Sem entrar em detalhes sobre os critérios para determinar a acessoriedade de uma operação financeira em relação à atividade principal – até porque essa não é a verdadeira problemática do tema, ainda que a AT tivesse considerado que as extensões de garantia são um prolongamento da atividade da Rádio Popular e que, por essa razão, nunca seriam acessórias – vejamos, muito resumidamente como é que o TJUE (no acórdão C-695/19) veio legitimar o entendimento, preconizado pela AT, de que os seguros não qualificam como operações financeiras e, como tal, não são suscetíveis de serem considerados acessórios para efeitos da sua exclusão do cálculo do pro-rata. 

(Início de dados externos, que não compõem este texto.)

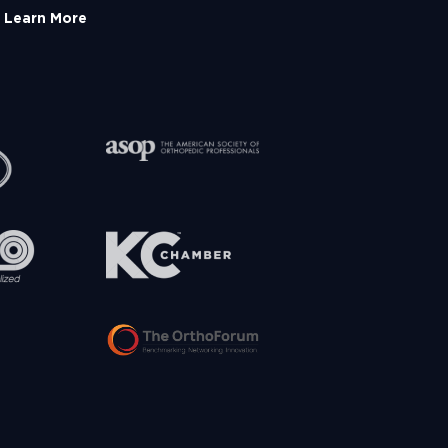
Learn More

De facto, a Rádio Popular, tendo contestado junto do tribunal arbitral a legalidade das liquidações adicionais de que foi alvo, levou a que este tribunal suscitasse, mediante o reenvio prejudicial para o TJUE, o esclarecimento sobre se as operações de intermediação na venda de extensões de garantia efetuadas por um sujeito passivo, cuja atividade principal consiste na venda de aparelhos eletrodomésticos e de outros artigos de informática e de telecomunicações, podem ser excluídas do denominador da fração utilizada no cálculo do pro-rata (ao abrigo do artigo 174.º, n.º 2, alíneas b) e c) da Diretiva IVA, transposto para o  n.º 5 do artigo 23.º do CIVA), quando as mesmas sejam consideradas acessórias. Ora, TJUE considerou que as extensões de garantia prestadas pela Rádio Popular qualificam como operações de seguro isentas de IVA (de acordo com o artigo 135.º, n.º 1 alínea a) Diretiva IVA, transposto para a alínea 28) do artigo 9.º do CIVA), porém, entendeu que as mesmas não estão excluídas do cálculo do pro-rata porque não qualificam como “operações financeiras acessórias”, em resultado de (i) uma ausência de remissão pela regra de exclusão do cálculo do pro-rata para as operações de seguros (ou seja, ausência de remissão pelo artigo 174.º, n.º 2, alínea c) para o artigo 135.º, n.º 1, alínea a), ambos da Diretiva IVA) e de (ii) uma interpretação estrita dos conceitos previstos nas regras de isenção, particularmente contidas no artigo 135.º da Diretiva IVA.

Posto isto, conclui-se que a acessoriedade “irrelevante” da atividade seguradora é aquela que necessariamente corrói a neutralidade do IVA. Este será um caso, como muitos, em que a acessoriedade medindo-se por ser “pequena”, avalia-se como “grande” no impacto das consequências que gera!